What happens between the other teams may also be of interest to the hosts. It may have been coincidental that the pitch at Arun Jaitley Stadium in Delhi for SA’s opening game against Sri Lanka sported more grass than anyone had seen in 30 years. A venue with an average first innings score of 230 in ODIs, one where batters have to pry their runs out of a low pitch with sweat and patience, rolled onto its back and offered its belly to the Proteas batsmen.

SA’s batting blueprint for success in this tournament is crystal clear. Bat “time” up front, keep wickets in hand for the final 20 overs and then smash it. It was a blueprint on steroids on Saturday with Quinton de Kock and Rassie van der Dussen making run-a-ball scoring look easy before Aiden Markram added a third century from just 49 balls, a World Cup record. As were the three centuries in an innings.
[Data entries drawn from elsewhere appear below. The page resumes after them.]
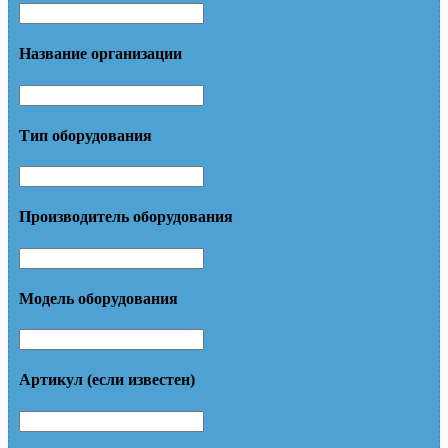
Название организации
Тип оборудования
Производитель оборудования
Модель оборудования
Артикул (если известен)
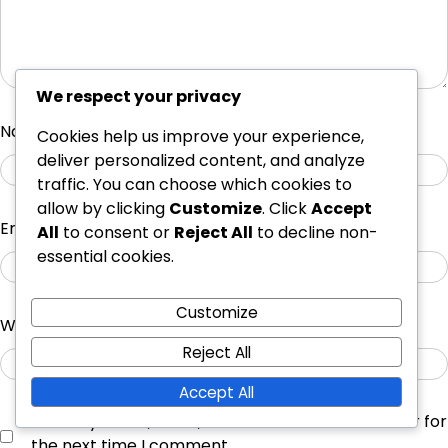
We respect your privacy
Name
*
Cookies help us improve your experience,
deliver personalized content, and analyze
traffic. You can choose which cookies to
allow by clicking
Customize
. Click
Accept
Email
*
All
to consent or
Reject All
to decline non-
essential cookies.
Customize
Website
Reject All
Accept All
Save my name, email, and website in this browser for
the next time I comment.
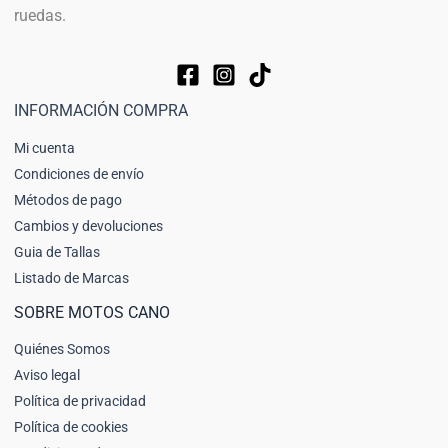
ruedas.
INFORMACIÓN COMPRA
Mi cuenta
Condiciones de envío
Métodos de pago
Cambios y devoluciones
Guia de Tallas
Listado de Marcas
SOBRE MOTOS CANO
Quiénes Somos
Aviso legal
Política de privacidad
Política de cookies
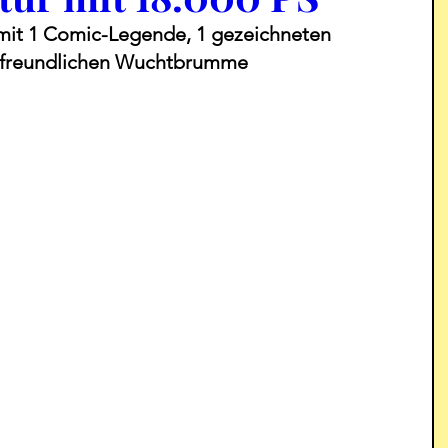
 mit 1 Comic-Legende, 1 gezeichneten 
erfreundlichen Wuchtbrumme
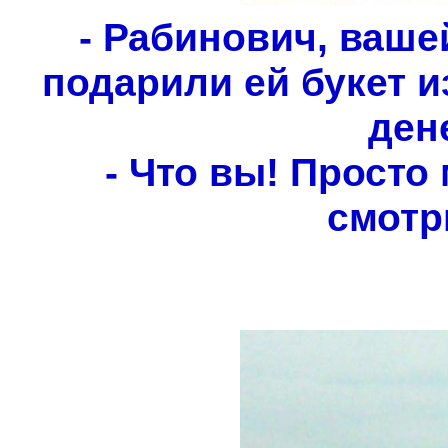
- Рабинович, ваше
подарили ей букет и
ден
- Что вы! Просто
смотр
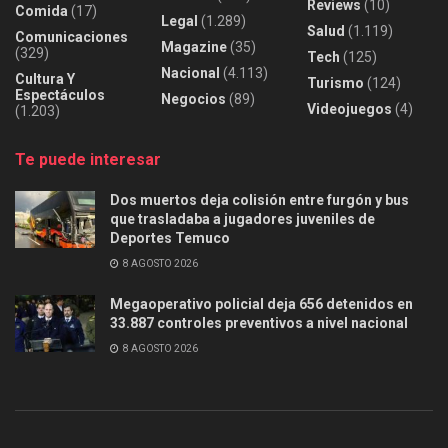
Reviews
(10)
Comida
(17)
Legal
(1.289)
Salud
(1.119)
Comunicaciones
Magazine
(35)
(329)
Tech
(125)
Nacional
(4.113)
Cultura Y
Turismo
(124)
Espectáculos
Negocios
(89)
Videojuegos
(4)
(1.203)
Te puede interesar
Dos muertos deja colisión entre furgón y bus
que trasladaba a jugadores juveniles de
Deportes Temuco
8 AGOSTO 2026
Megaoperativo policial deja 656 detenidos en
33.887 controles preventivos a nivel nacional
8 AGOSTO 2026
What the blueprint does not say for the second half of the match is “... and then just hang on”. At times that was what it looked like as the bowling attack failed to apply any control for much of Sri Lanka’s helter-skelter reply in which they racked up a very respectable 326 all out.
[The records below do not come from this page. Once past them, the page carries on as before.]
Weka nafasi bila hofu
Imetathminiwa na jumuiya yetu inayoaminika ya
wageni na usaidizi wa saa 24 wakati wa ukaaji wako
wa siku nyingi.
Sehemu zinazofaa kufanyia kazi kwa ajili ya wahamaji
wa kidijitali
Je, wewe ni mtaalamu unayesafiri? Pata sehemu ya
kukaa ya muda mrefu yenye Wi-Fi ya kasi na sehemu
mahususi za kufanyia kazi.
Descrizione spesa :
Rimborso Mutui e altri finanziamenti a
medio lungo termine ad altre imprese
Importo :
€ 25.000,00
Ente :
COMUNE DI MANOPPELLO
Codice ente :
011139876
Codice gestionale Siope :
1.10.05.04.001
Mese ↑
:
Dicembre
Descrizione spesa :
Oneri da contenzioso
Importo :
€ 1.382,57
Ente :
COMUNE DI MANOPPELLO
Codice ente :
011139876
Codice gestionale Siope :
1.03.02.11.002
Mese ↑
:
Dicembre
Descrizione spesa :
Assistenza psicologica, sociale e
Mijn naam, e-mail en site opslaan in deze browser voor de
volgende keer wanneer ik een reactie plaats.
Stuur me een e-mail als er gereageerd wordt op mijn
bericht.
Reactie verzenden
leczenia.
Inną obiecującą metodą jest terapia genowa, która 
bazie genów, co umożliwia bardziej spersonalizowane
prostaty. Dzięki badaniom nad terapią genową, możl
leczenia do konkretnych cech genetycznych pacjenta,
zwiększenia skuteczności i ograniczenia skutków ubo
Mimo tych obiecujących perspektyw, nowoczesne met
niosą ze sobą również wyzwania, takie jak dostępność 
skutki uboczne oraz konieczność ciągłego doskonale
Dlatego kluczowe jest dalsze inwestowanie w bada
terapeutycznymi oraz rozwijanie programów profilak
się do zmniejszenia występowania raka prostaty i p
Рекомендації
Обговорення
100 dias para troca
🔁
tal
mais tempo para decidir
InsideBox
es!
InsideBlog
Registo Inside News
If it’s possible to lose by 102 runs while giving your opposition a fright, they managed it. Marco Jansen claimed two important early wickets before conceding 92 runs from his 10 overs. Bowling coach Eric Simons was relaxed afterwards.

“It was encouraging to see KG [Kagiso Rabada] back to bowling at 140km/h and Gerald Coetzee reaching 145km/h. There was some early swing for Lungi and Marco which was also encouraging. Keshav once again showed what a master of his craft he is, reading conditions perfectly and taking some pace off. A spinner’s greatest challenge is when there is no spin on offer, then when all the other skills are needed, and he certainly has them,” Simons said.

“Marco bowled a lot better than his figures suggest. His two early wickets could have been crucial and there was some freaky batting from Kusal Mendis. If you bowl a good ball and it gets hit for six over square leg, then credit to the batsman. He also had a couple of catches dropped and could easily have had Mendis lbw second ball — it might have been a very different evening for him.

“Although we spoke about bowling with intensity, and Temba [Bavuma] asked for a disciplined performance with the ball, there were times when we bowled like a team with 428 on the board, which is understandable but something we want to avoid. You can’t take any total for granted these days,” Simons said.

SA’s second game is against Australia on Thursday in Lucknow, a venue known for its benevolence to spinners.